Now I am wondering: Assuming that I have become easier as a grader with time, have I plateaued or does the grading-easiness trend continue with time (and with what slope on a grading-easiness vs. time plot)?

Monday, April 15, 2013

Why Did You Say That? (in your talk introduction)

A colleague recently commented to me on the tendency for graduate students to introduce their talks at conference by telling the audience that they are students. I had noticed this some (though certainly not all) grad student do this but hadn't really thought anything of it. My colleague didn't like these "I am a student" introductions because he thought the students were saying it to lower expectations or to try to make it more difficult for people to ask challenging questions.

In most cases, it was obvious from various clues (such as the list of coauthors) or prior knowledge that the speaker was a student, so why mention it?

Perhaps my colleague is right about the motivation of some student speakers, but I think there could also be more positive reasons for why a student would mention their studentness in the introduction of their talk. For example, they could be saying "I'm still a student but I was selected to give a talk to present my excellent results and I am or will soon be looking for a job so please pay attention because I am really good."

A possible argument against that hypothesis is that we couldn't think of any postdocs who mentioned their postdoctoralness in a talk introduction. Presumably this motivation would also be relevant to postdocs, if not even more relevant?
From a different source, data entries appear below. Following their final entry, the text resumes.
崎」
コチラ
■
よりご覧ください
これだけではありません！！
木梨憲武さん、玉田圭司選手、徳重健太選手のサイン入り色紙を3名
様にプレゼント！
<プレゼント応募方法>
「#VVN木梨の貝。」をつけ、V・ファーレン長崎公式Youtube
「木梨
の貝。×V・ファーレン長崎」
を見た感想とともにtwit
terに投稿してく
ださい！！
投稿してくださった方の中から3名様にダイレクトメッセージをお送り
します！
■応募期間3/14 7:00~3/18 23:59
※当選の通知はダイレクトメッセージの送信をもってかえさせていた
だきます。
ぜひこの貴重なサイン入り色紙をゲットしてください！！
I have no idea what the motivation is because I don't think I ever introduced a talk this way when I was a student. I could be wrong because this was a while ago, but I am reasonably certain it wouldn't have occurred to me to introduce a conference talk this way. Therefore, to find out the answer (or, more likely, the answers), I am asking you, the readers who have done this very thing as students, what your motivation was.
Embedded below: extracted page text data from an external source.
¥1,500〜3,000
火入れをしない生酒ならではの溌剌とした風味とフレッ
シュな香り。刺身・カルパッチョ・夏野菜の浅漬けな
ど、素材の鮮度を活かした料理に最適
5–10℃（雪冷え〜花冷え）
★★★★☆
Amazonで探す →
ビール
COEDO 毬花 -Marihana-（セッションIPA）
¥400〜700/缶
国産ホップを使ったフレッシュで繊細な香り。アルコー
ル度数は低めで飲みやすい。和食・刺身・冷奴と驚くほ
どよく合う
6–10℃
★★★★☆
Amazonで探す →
And, to the extent that you can determine this, if you had a specific aim in mentioning your student status, did you achieve this aim?

Wednesday, April 03, 2013

Life Is Just Unfair To Men

Below is an e-mail message. It seems to refer to a comment (or two) that I did not see, perhaps because they got sent to the spam-box, which I never check. I approve all comments that I see and that are not ads, mysterious links, or obscenity-laden threats. That does not mean that I approve of all comments, just that I don't mind posting things like this. I think they make a dramatic point, though perhaps not the one the author intends.
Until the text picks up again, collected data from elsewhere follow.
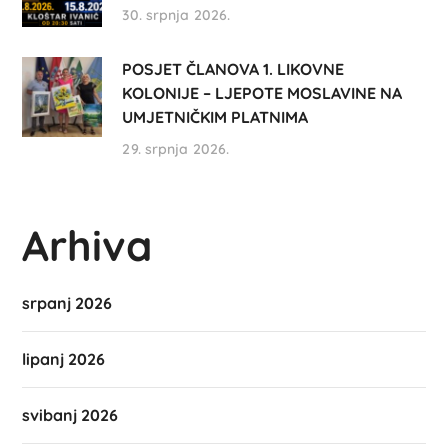
30. srpnja 2026.
POSJET ČLANOVA 1. LIKOVNE
KOLONIJE – LJEPOTE MOSLAVINE NA
UMJETNIČKIM PLATNIMA
29. srpnja 2026.
Arhiva
srpanj 2026
lipanj 2026
svibanj 2026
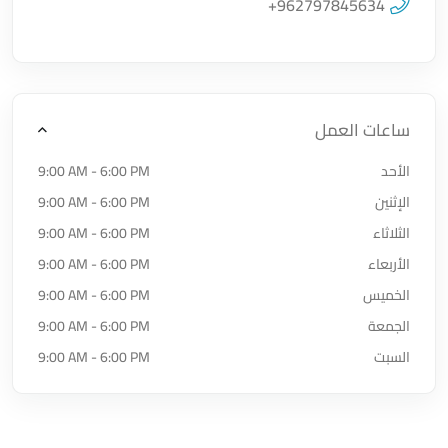
+962797845634
ساعات العمل
الأحد
9:00 AM - 6:00 PM
الإثنين
9:00 AM - 6:00 PM
الثلاثاء
9:00 AM - 6:00 PM
الأربعاء
9:00 AM - 6:00 PM
الخميس
9:00 AM - 6:00 PM
الجمعة
9:00 AM - 6:00 PM
السبت
9:00 AM - 6:00 PM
Dear Female Science Professor:

I notice you haven't published my latest comment.  Some months ago you failed to publish another of my comments which I also thought brought the issues into sharp relief by reversing the roles.

My apologies, the first sentence in paragraph five should read:
"By that same logic, the majority of top scientists, especially in the mathematical sciences have been and should continue to be men."

Do you deny that, with few exceptions (ultra-long-distance swimming being one), the top men are better than the top women at sports?  How can you when the score-sheet says otherwise?  By the same token, how can you deny that the most intelligent men are generally smarter than the most intelligent women, especially when it comes to the maths?

I remember when I was younger watching sports on TV and thinking how unfair it was for the women.  As I grew older, I realized that life was just as unfair to men, only in different ways.  This is why I suggest you read Norah Vincent's book "Self Made Man."  Here is someone who has seen it from both sides and firmly decides that she prefers to be a woman, a conclusion that does not surprise me in the slightest.

As I have been burned by what I now realize is a strong sexual double standard in academia (and not in favour of men) I am not the person to argue these things objectively.  I am still quite filled with rage.  There is, however, a woman on Youtube who argues many of the points I would like to touch on in a way that is very rational and objective.  Her channel is "girlwriteswhat":

I would suggest you check it out as well as Norah Vincent's book.